Now it came to institutional investors to back the project. We needed ₹28 Crores to make the phone come out in the market, out of which we had already raised ₹1.65 Crores from angels and had ₹1.5 Crores in booked revenues of the phone (plus the interest of a major education company in what could possibly be a multi-million dollar recurring revenue deal). The support of institutional investors would have helped us bring a greatly valuable product which millions of parents have been wanting for their kids (and for themselves). A product which had already become a viral movement online, getting me over 20 Million impressions on my writings on Linkedin and over 42,000 followers. A product which could not just be an extremely valuable business in India, but also be a great export of technology from Bharat to the world.
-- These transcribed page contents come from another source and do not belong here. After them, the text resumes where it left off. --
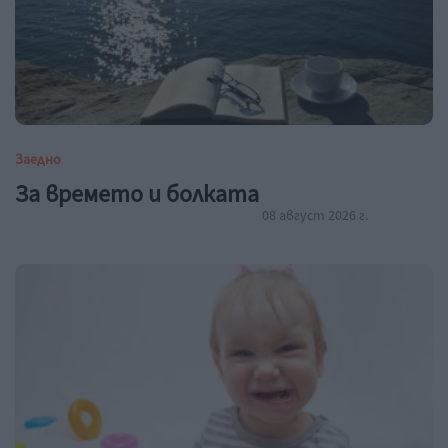
Заедно
За времето и болката
08 август 2026 г.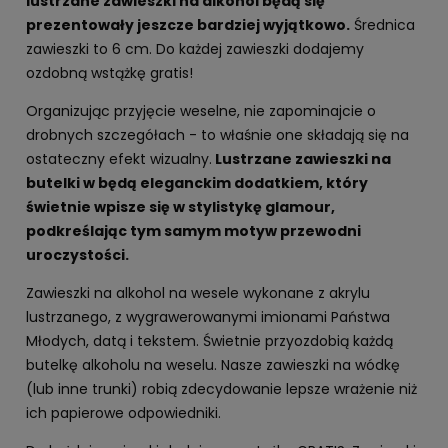
lustrzane zawieszki na alkohol będą się
prezentowały jeszcze bardziej wyjątkowo.
Średnica
zawieszki to 6 cm. Do każdej zawieszki dodajemy
ozdobną wstążkę gratis!
Organizując przyjęcie weselne, nie zapominajcie o
drobnych szczegółach - to właśnie one składają się na
ostateczny efekt wizualny.
Lustrzane zawieszki na
butelki w będą eleganckim dodatkiem, który
świetnie wpisze się w stylistykę glamour,
podkreślając tym samym motyw przewodni
uroczystości.
Zawieszki na alkohol na wesele wykonane z akrylu
lustrzanego, z wygrawerowanymi imionami Państwa
Młodych, datą i tekstem. Świetnie przyozdobią każdą
butelkę alkoholu na weselu. Nasze zawieszki na wódkę
(lub inne trunki) robią zdecydowanie lepsze wrażenie niż
ich papierowe odpowiedniki.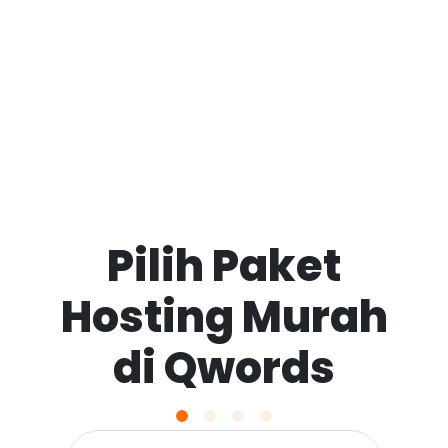
Pilih Paket
Hosting Murah
di Qwords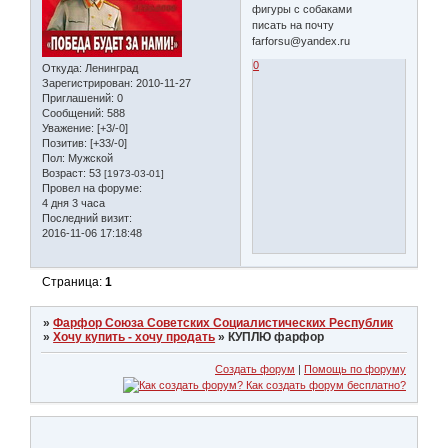
фигуры с собаками
писать на почту
farforsu@yandex.ru
0
Откуда:
Ленинград
Зарегистрирован
: 2010-11-27
Приглашений:
0
Сообщений:
588
Уважение:
[+3/-0]
Позитив:
[+33/-0]
Пол:
Мужской
Возраст:
53
[1973-03-01]
Провел на форуме:
4 дня 3 часа
Последний визит:
2016-11-06 17:18:48
Страница:
1
»
Фарфор Союза Советских Социалистических Республик
»
Хочу купить - хочу продать
»
КУПЛЮ фарфор
Создать форум
|
Помощь по форуму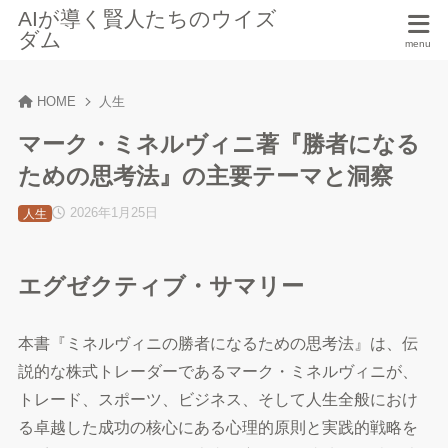
AIが導く賢人たちのウイズ
ダム
HOME
人生
マーク・ミネルヴィニ著『勝者になる
ための思考法』の主要テーマと洞察
2026年1月25日
人生
エグゼクティブ・サマリー
本書『ミネルヴィニの勝者になるための思考法』は、伝
説的な株式トレーダーであるマーク・ミネルヴィニが、
トレード、スポーツ、ビジネス、そして人生全般におけ
る卓越した成功の核心にある心理的原則と実践的戦略を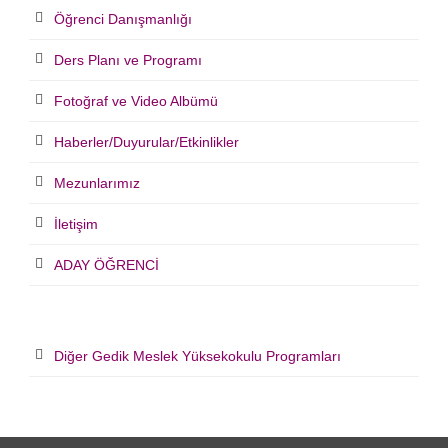
Öğrenci Danışmanlığı
Ders Planı ve Programı
Fotoğraf ve Video Albümü
Haberler/Duyurular/Etkinlikler
Mezunlarımız
İletişim
ADAY ÖĞRENCİ
Diğer Gedik Meslek Yüksekokulu Programları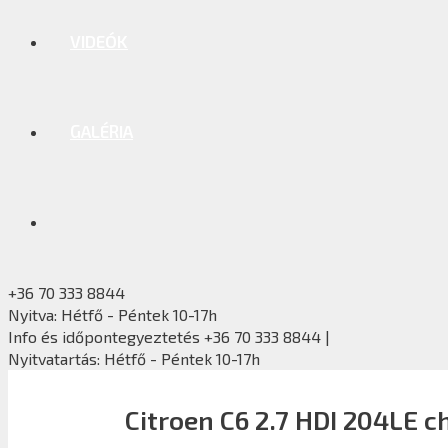
VIDEÓK
GALÉRIA
+36 70 333 8844
Nyitva: Hétfő - Péntek 10-17h
Info és időpontegyeztetés +36 70 333 8844 |
Nyitvatartás: Hétfő - Péntek 10-17h
Citroen C6 2.7 HDI 204LE c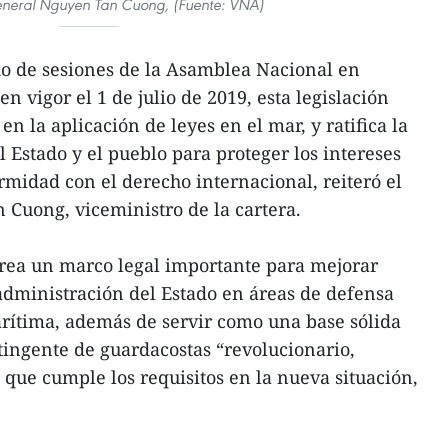
general Nguyen Tan Cuong, (Fuente: VNA)
do de sesiones de la Asamblea Nacional en
 vigor el 1 de julio de 2019, esta legislación
 la aplicación de leyes en el mar, y ratifica la
 Estado y el pueblo para proteger los intereses
rmidad con el derecho internacional, reiteró el
Cuong, viceministro de la cartera.
crea un marco legal importante para mejorar
 administración del Estado en áreas de defensa
rítima, además de servir como una base sólida
tingente de guardacostas “revolucionario,
 que cumple los requisitos en la nueva situación,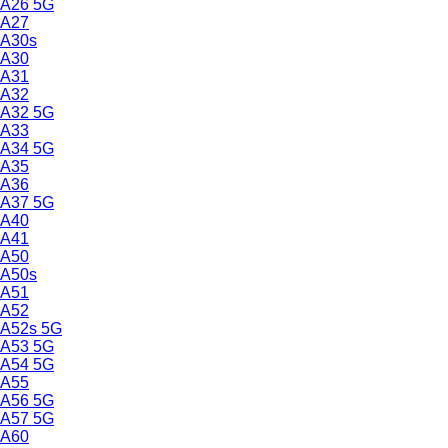
A26 5G
A27
A30s
A30
A31
A32
A32 5G
A33
A34 5G
A35
A36
A37 5G
A40
A41
A50
A50s
A51
A52
A52s 5G
A53 5G
A54 5G
A55
A56 5G
A57 5G
A60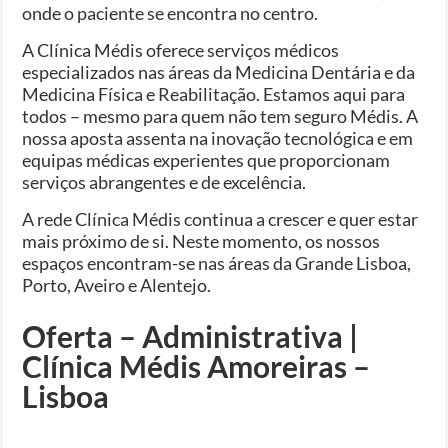
onde o paciente se encontra no centro.
A Clínica Médis oferece serviços médicos
especializados nas áreas da Medicina Dentária e da
Medicina Física e Reabilitação. Estamos aqui para
todos – mesmo para quem não tem seguro Médis. A
nossa aposta assenta na inovação tecnológica e em
equipas médicas experientes que proporcionam
serviços abrangentes e de excelência.
A rede Clínica Médis continua a crescer e quer estar
mais próximo de si. Neste momento, os nossos
espaços encontram-se nas áreas da Grande Lisboa,
Porto, Aveiro e Alentejo.
Oferta – Administrativa |
Clínica Médis Amoreiras –
Lisboa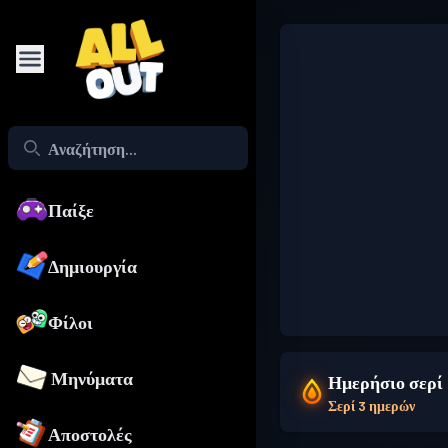
Παίξε
Δημιουργία
Φίλοι
Μηνύματα
Ημερήσιο σερί
Σερί 3 ημερών
Αποστολές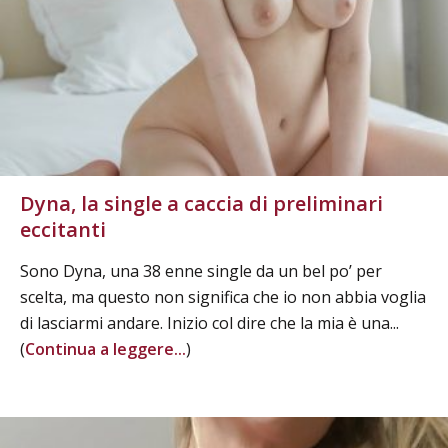
Dyna, la single a caccia di preliminari
eccitanti
Sono Dyna, una 38 enne single da un bel po’ per
scelta, ma questo non significa che io non abbia voglia
di lasciarmi andare. Inizio col dire che la mia è una...
(
Continua a leggere...
)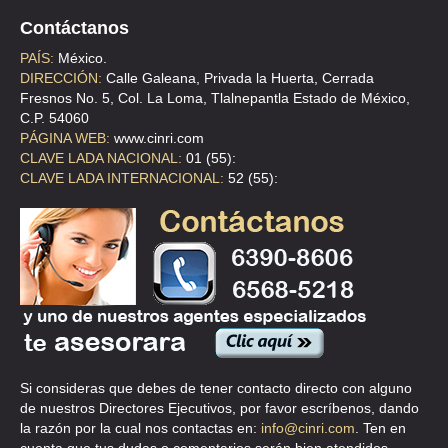
CASA BARBA LINDAVISTA
Contáctanos
AVE MONTEVIDEO 109-A , LINDAVISTA SUR
PAÍS:
México.
TEL:(55)5781-6893
DIRECCIÓN:
Calle Galeana, Privada la Huerta, Cerrada
Fresnos No. 5, Col. La Loma, Tlalnepantla Estado de México,
C.P. 54060
CASA BARBA MIRAMONTES
PÁGINA WEB:
www.cinri.com
AVE CANAL DE MIRAMONTES 2700 , LOS CIPRESES
CLAVE LADA NACIONAL:
01 (55):
CLAVE LADA INTERNACIONAL:
52 (55):
TEL:(55)5679-1322
CASA BARBA NAPOLES
AVE SAN ANTONIO 131 , NAPOLES
TEL:(55)5611-8153
CASA BARBA OBRERA
CLLE LORENZO BOTURINI 14 , OBRERA
Si consideras que debes de tener contacto directo con alguno
de nuestros Directores Ejecutivos, por favor escríbenos, dando
TEL:(55)5578-3190
la razón por la cual nos contactas en:
info@cinri.com
. Ten en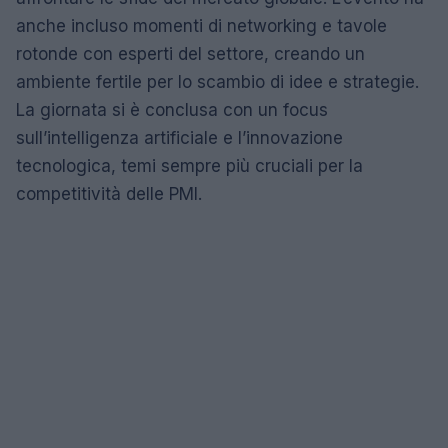
anche incluso momenti di networking e tavole
rotonde con esperti del settore, creando un
ambiente fertile per lo scambio di idee e strategie.
La giornata si è conclusa con un focus
sull’intelligenza artificiale e l’innovazione
tecnologica, temi sempre più cruciali per la
competitività delle PMI.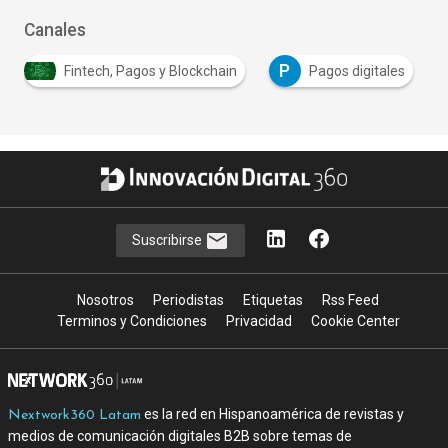
Canales
P
Fintech, Pagos y Blockchain
Pagos digitales
Suscribirse
Nosotros
Periodistas
Etiquetas
Rss Feed
Terminos y Condiciones
Privacidad
Cookie Center
es la red en Hispanoamérica de revistas y
Nextwork360 Latam
medios de comunicación digitales B2B sobre temas de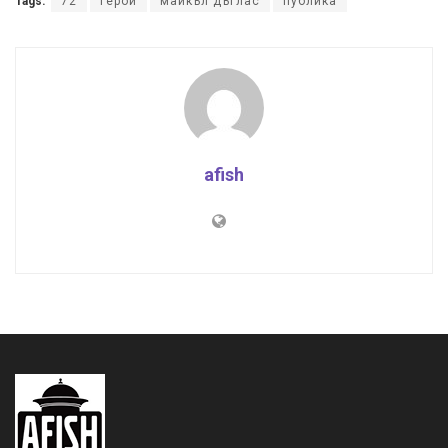
Tags:
72
герой
майкъл дъглас
публика
afish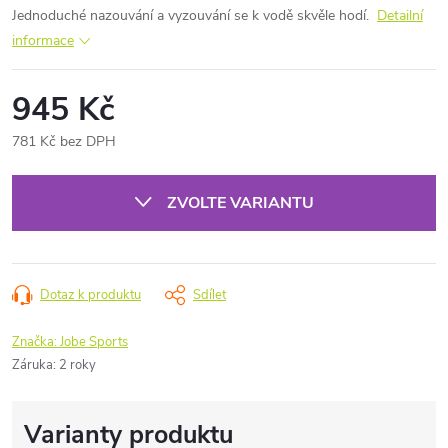
Jednoduché nazouvání a vyzouvání se k vodě skvěle hodí.
Detailní
informace
945 Kč
781 Kč bez DPH
Měrná
cena:
ZVOLTE VARIANTU
Dotaz k produktu
Sdílet
Značka:
Jobe Sports
Záruka
:
2 roky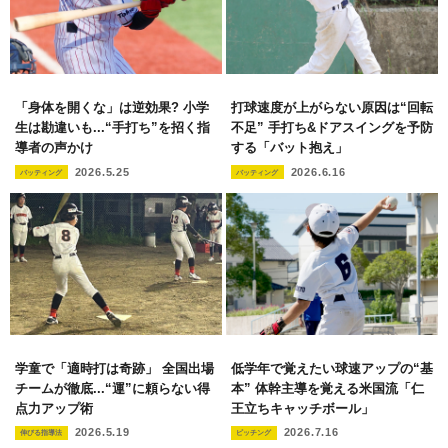
「身体を開くな」は逆効果? 小学
打球速度が上がらない原因は“回転
生は勘違いも...“手打ち”を招く指
不足” 手打ち&ドアスイングを予防
導者の声かけ
する「バット抱え」
2026.5.25
2026.6.16
バッティング
バッティング
学童で「適時打は奇跡」 全国出場
低学年で覚えたい球速アップの“基
チームが徹底...“運”に頼らない得
本” 体幹主導を覚える米国流「仁
点力アップ術
王立ちキャッチボール」
2026.5.19
2026.7.16
伸びる指導法
ピッチング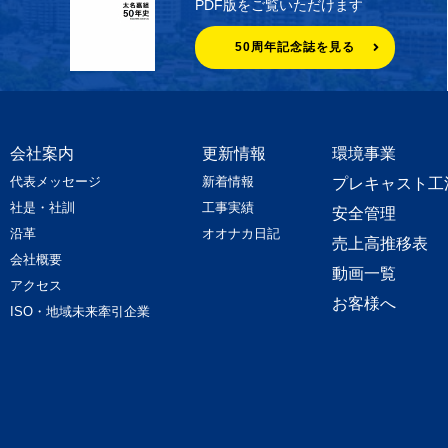
PDF版をご覧いただけます
50周年記念誌を見る
会社案内
更新情報
環境事業
代表メッセージ
新着情報
プレキャスト工
社是・社訓
工事実績
安全管理
沿革
オオナカ日記
売上高推移表
会社概要
動画一覧
アクセス
お客様へ
ISO・地域未来牽引企業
Yet when we reached out to raise funds from institutional investors in India, what happened? This was the question we were asked:
Why don't you make the phone, sell it a little, show some revenues, and then come to us?
Now this isn't a smart question at all. It's like telling a rocket company, "Pehle uda ke dikha do, fir hum paise lagayenge". This is an absolutely dumb question which doesn't suit people who've had any education at all. In fact, I was once talking to a father of one of my mother's students. (My mother is a teacher at an MCD school, and the man I talked to was Rickshaw puller). When I told him about Seneca, his eyes lit up, and he asked me a question which was better than what I had heard from most VCs I had met:
"Beta, is phone ko aap kam se kam kitne paise mei bana kar market mei nikaal paayenge?"
That one question made me think and reduced our ask by a factor of 35%.
Ask better questions, VCs. Even if you can't help. Indian entrepreneurs deserve at least that. It'll change everything.